Пожалуй, наиболее выразительной темой «Птюча» стало описание практик, связанных с трансгрессией сексуальной нормативности. Этот сюжет, носящий в наше время преимущественно политический характер, был представлен в журнале в облегченном, деполитизированном виде. В разное время журнал публиковал истории о травестизме, гомосексуальности и экспериментах с биологическим полом. Это закономерно: тема экспериментов с сексуальностью не была чем-то новым ни для российской танцевальной культуры, ни для танцевальной культуры в целом. Как отмечают в связи с этим культурологи Джереми Гилберт и Эван Пирсон, «в послевоенной поп-культуре танцевальные культуры преимущественно ассоциировались с молодыми женщинами и гомосексуальными мужчинами с одной стороны, и с культурами африканской диаспоры и обездоленного рабочего класса — с другой. По той или иной причине представители каждой из этих групп не имели доступа к полноценной маскулинной субъективности, изобретенной доминирующими дискурсами западной культуры»[270].

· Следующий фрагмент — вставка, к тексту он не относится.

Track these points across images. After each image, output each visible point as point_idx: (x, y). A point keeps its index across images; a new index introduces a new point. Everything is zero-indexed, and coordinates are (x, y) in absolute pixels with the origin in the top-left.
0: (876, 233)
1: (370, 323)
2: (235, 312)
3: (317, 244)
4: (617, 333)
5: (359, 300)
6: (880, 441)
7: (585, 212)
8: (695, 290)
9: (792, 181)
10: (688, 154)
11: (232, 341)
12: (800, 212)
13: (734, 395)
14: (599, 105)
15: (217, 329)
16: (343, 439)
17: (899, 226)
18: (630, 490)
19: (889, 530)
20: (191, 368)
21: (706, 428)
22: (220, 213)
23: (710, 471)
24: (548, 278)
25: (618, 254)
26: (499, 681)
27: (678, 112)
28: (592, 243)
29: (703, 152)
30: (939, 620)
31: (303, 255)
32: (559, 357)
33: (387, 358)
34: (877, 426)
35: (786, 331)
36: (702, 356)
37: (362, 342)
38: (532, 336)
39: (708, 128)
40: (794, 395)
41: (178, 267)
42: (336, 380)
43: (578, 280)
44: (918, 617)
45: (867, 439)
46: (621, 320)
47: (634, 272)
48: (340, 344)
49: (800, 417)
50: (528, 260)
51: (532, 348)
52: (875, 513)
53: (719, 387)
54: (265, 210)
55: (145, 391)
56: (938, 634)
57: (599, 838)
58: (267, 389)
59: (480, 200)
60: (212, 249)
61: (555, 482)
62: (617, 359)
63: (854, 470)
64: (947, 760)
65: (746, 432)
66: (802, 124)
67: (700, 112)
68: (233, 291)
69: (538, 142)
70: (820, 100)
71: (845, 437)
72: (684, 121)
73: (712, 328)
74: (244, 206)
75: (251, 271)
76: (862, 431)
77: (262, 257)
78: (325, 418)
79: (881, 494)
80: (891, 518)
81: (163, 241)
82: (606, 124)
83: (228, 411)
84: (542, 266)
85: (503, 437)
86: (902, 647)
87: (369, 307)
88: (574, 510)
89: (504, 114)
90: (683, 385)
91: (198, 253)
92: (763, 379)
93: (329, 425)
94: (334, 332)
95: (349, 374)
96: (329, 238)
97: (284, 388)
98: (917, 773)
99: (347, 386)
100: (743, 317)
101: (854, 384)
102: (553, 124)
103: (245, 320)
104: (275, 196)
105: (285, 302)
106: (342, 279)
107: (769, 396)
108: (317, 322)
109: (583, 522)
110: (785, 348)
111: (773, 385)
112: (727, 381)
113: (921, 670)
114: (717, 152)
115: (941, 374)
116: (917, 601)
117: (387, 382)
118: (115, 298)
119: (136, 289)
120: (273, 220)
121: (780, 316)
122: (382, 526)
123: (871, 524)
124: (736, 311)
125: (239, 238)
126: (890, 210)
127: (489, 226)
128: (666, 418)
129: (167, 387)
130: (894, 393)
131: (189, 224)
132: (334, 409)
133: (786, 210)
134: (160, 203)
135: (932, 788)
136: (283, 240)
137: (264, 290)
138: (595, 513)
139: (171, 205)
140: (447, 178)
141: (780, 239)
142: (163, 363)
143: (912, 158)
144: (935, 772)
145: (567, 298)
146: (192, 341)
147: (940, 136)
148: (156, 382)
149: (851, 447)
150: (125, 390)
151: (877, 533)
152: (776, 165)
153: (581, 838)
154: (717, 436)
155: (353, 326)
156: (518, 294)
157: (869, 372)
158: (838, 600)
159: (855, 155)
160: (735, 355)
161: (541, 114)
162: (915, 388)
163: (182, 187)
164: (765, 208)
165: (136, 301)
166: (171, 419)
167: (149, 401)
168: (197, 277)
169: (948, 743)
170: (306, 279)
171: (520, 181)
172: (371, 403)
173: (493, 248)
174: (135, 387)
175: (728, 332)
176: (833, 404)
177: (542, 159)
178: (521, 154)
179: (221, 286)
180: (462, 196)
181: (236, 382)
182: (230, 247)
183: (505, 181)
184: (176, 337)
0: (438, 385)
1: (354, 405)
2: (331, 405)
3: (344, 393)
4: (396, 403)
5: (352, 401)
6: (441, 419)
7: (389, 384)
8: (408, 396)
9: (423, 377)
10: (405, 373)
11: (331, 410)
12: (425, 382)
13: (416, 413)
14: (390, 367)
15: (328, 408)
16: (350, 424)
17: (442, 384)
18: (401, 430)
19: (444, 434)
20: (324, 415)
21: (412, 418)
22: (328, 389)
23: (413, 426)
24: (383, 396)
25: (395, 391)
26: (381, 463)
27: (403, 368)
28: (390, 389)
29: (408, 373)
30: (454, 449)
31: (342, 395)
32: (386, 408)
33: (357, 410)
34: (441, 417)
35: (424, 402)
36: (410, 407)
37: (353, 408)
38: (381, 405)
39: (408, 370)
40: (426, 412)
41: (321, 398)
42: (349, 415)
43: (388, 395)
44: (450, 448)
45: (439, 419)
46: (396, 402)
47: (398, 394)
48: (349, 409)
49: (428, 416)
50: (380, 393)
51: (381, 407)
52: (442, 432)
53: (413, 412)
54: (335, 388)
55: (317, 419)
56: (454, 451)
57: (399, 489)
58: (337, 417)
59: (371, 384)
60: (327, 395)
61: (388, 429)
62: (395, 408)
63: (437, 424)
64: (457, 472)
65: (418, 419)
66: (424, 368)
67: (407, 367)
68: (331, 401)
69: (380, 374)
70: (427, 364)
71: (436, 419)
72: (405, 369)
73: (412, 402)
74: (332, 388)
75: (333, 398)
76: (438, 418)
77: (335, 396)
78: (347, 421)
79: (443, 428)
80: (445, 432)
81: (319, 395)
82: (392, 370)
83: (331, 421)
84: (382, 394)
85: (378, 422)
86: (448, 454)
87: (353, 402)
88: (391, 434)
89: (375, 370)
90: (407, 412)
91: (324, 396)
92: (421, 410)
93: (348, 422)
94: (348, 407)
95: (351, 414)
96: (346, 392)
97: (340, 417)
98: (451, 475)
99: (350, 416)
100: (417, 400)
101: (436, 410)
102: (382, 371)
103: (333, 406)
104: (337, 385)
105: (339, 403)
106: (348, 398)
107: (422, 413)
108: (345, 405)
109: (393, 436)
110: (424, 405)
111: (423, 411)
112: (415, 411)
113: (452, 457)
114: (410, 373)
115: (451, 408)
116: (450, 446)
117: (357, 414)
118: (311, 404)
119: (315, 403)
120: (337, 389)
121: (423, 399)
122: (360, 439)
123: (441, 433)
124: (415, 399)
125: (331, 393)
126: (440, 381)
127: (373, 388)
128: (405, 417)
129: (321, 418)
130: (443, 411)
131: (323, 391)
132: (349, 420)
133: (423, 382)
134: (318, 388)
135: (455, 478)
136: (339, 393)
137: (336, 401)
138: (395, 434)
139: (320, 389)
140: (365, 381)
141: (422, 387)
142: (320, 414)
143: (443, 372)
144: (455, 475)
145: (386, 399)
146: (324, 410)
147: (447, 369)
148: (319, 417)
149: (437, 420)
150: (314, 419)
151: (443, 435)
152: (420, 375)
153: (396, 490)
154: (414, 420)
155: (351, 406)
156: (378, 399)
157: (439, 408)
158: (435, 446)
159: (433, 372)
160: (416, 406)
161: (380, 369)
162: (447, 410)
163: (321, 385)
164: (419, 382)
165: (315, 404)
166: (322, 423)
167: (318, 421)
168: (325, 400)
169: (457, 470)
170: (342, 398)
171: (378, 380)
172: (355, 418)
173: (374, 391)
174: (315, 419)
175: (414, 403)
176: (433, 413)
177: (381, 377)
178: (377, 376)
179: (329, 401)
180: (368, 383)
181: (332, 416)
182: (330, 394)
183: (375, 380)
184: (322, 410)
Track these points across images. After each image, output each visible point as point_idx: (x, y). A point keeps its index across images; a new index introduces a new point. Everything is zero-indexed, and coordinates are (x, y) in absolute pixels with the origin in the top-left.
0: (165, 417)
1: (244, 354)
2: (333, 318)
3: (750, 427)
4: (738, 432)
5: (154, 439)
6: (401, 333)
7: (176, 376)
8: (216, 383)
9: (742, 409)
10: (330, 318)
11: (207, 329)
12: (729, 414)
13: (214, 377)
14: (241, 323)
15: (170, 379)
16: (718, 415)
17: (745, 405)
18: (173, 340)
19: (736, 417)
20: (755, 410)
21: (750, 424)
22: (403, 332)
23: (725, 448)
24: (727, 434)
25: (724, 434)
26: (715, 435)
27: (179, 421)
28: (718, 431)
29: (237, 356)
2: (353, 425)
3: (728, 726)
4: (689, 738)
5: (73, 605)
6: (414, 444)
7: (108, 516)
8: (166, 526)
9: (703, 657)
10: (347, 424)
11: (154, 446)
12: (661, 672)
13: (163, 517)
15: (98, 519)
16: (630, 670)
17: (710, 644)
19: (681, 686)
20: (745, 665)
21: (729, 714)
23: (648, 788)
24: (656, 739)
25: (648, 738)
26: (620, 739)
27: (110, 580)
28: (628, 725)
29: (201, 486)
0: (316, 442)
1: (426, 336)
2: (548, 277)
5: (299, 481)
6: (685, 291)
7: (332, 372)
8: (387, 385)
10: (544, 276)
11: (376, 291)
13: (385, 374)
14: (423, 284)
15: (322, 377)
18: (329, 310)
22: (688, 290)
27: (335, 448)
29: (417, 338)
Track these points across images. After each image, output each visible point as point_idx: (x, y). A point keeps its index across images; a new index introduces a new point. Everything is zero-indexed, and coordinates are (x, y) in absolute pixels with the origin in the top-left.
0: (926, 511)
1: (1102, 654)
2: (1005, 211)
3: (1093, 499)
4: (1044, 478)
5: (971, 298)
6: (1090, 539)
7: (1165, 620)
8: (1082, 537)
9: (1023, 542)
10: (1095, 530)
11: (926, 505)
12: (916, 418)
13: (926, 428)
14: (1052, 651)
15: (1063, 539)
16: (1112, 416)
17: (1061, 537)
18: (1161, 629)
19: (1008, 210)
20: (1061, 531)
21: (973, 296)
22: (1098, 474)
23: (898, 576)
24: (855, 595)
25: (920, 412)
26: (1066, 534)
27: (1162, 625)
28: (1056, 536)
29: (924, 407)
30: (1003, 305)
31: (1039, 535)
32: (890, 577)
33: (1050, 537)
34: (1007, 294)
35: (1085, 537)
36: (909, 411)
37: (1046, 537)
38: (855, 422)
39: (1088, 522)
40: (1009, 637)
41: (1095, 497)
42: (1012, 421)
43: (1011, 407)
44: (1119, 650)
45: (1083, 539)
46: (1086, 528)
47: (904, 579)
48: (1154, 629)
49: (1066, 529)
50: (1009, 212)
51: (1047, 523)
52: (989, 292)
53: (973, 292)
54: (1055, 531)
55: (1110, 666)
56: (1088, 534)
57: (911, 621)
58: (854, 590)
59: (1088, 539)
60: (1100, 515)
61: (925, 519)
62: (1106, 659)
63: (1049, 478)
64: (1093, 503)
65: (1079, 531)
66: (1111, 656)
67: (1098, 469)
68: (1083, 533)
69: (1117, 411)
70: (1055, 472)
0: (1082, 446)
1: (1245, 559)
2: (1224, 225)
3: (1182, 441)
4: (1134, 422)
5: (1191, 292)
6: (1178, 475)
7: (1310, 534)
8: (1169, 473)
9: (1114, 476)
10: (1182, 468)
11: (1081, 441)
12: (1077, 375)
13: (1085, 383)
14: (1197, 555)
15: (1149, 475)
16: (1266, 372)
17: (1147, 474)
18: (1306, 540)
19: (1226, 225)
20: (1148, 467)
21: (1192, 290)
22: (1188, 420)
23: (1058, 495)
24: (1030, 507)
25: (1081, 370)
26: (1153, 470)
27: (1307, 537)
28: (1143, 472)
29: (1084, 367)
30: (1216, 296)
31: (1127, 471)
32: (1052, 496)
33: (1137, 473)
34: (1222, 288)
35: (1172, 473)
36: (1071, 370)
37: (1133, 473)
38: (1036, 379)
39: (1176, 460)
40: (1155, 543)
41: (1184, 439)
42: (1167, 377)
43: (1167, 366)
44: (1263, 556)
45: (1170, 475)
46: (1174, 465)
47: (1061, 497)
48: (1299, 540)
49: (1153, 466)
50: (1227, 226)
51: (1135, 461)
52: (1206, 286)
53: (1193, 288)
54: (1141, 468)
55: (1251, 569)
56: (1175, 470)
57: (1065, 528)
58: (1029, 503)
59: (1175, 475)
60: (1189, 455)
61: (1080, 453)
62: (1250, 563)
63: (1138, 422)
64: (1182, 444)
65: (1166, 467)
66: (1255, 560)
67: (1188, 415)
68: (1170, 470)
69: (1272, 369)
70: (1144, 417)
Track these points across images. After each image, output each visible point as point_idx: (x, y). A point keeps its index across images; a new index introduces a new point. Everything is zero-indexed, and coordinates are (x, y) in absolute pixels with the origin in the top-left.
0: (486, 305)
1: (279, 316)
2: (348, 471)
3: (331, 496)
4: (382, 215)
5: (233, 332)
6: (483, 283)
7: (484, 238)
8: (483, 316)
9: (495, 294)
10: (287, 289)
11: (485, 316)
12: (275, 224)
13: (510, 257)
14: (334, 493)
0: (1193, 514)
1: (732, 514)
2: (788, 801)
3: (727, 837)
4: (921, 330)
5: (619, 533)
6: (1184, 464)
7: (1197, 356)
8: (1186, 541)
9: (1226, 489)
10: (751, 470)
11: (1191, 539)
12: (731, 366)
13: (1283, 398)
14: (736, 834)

Гилберт и Пирсон добавляют, что известные нам танцевальные культуры на Западе были преимущественно созданы гомосексуалами[271]. С ними соглашается музыковед и музыкальный историк Луис Мануэль Гарсия. Его статья для Resident Advisor, посвященная истории сексуальности в клубной культуре, описывает общую траекторию становления большинства танцевальных культур: как правило, они возникали как небольшой феномен в гей-сообществе, а затем постепенно набирали коммерческую привлекательность, в процессе заинтересовывая все больше белых цисгендерных мужчин из рабочего класса[272]. Гилберт и Пирсон, в свою очередь, утверждают, что этот феномен специфичен именно для западной модерности, где танец изначально воспринимался как «феминизированное» занятие[273]. Тем не менее следы тех же процессов можно увидеть как на перестроечно-советском, так и на постсоветском пространстве.